祁烬竟敢将这样的事当众说出,就不怕衡王趁机攻讦于他?
这般想着,皇帝心里愈发好奇,“说说看。若不是情有可原,你等着挨廷杖。”
祁烬恭声道,“儿臣说谎,原是顾忌念妃娘娘的身份和父皇的颜面。可是,念妃娘娘非但拒不承认,还倒打一耙,借此攻讦颜颜,是可忍孰不可忍!儿臣不吐不快!”
“废话少说。
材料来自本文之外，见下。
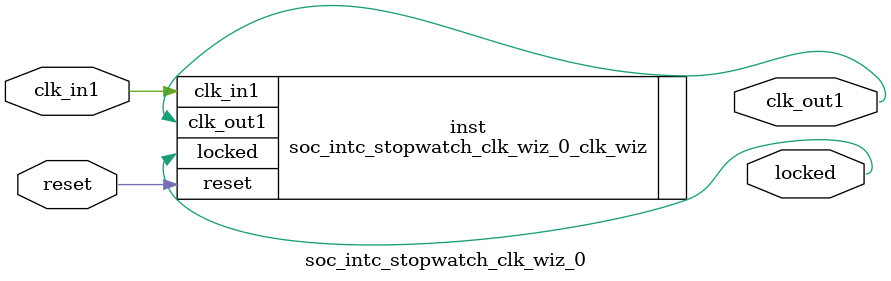
<source format=v>


`timescale 1ps/1ps

(* CORE_GENERATION_INFO = "soc_intc_stopwatch_clk_wiz_0,clk_wiz_v6_0_15_0_0,{component_name=soc_intc_stopwatch_clk_wiz_0,use_phase_alignment=true,use_min_o_jitter=false,use_max_i_jitter=false,use_dyn_phase_shift=false,use_inclk_switchover=false,use_dyn_reconfig=false,enable_axi=0,feedback_source=FDBK_AUTO,PRIMITIVE=MMCM,num_out_clk=1,clkin1_period=10.000,clkin2_period=10.000,use_power_down=false,use_reset=true,use_locked=true,use_inclk_stopped=false,feedback_type=SINGLE,CLOCK_MGR_TYPE=NA,manual_override=false}" *)

module soc_intc_stopwatch_clk_wiz_0 
 (
  // Clock out ports
  output        clk_out1,
  // Status and control signals
  input         reset,
  output        locked,
 // Clock in ports
  input         clk_in1
 );

  soc_intc_stopwatch_clk_wiz_0_clk_wiz inst
  (
  // Clock out ports  
  .clk_out1(clk_out1),
  // Status and control signals               
  .reset(reset), 
  .locked(locked),
 // Clock in ports
  .clk_in1(clk_in1)
  );

endmodule

</source>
”喂那么多狗粮干什么?
众人也不由竖起了耳朵。
“昨夜,儿臣从未约倾颜上山同游。也就是说,是那个小沙弥假传我的口信,骗了倾颜。”
“倾颜上山后,亲眼见到念妃娘娘与黑衣人头领私交甚深,念妃娘娘还亲口承认,是她骗了公主和倾颜上山,有意让他们二人受辱。”
“念妃想要的结果,无非是倾颜死,公主生,事后也可借公主之口,告诉旁人,她们两个受此一劫皆是意外。”
“倾颜被我救下,黑衣人统领带着念妃逃走后,她生怕公主心有怨怼,将此事说了出去,便又派人回到山顶,趁我二人离开,御林军又还未到山顶时,一不做二不休将其灭口!”
秦念初听见祁烬对她的字字揭露,只觉利剑穿心,痛若针扎,她柳眉倒竖指着祁烬,“简直一派胡言!你分明是记恨我凯旋宴设计你,想趁机报仇出一口恶气,皇上,不能信他!”
诩影见秦念初吃瘪,慢悠悠地补了一刀,“我们到山顶的时候,北戎公主确实刚断气不久。”
皇帝拧着眉,用力抽掉被秦念初攥得发皱的袖子。
虽然秦征已经默认了将兵权慢慢转移到唐延手中,但是现在处置秦念初,还是太急了。
他意味深长的目光落到祁烬身上,“烬儿,你可有证据?”
然而,祁烬既然决定出手,就不会再给秦念初留有喘息之机。
他迎着皇帝的视线颔首,“人证物证,儿臣都有。”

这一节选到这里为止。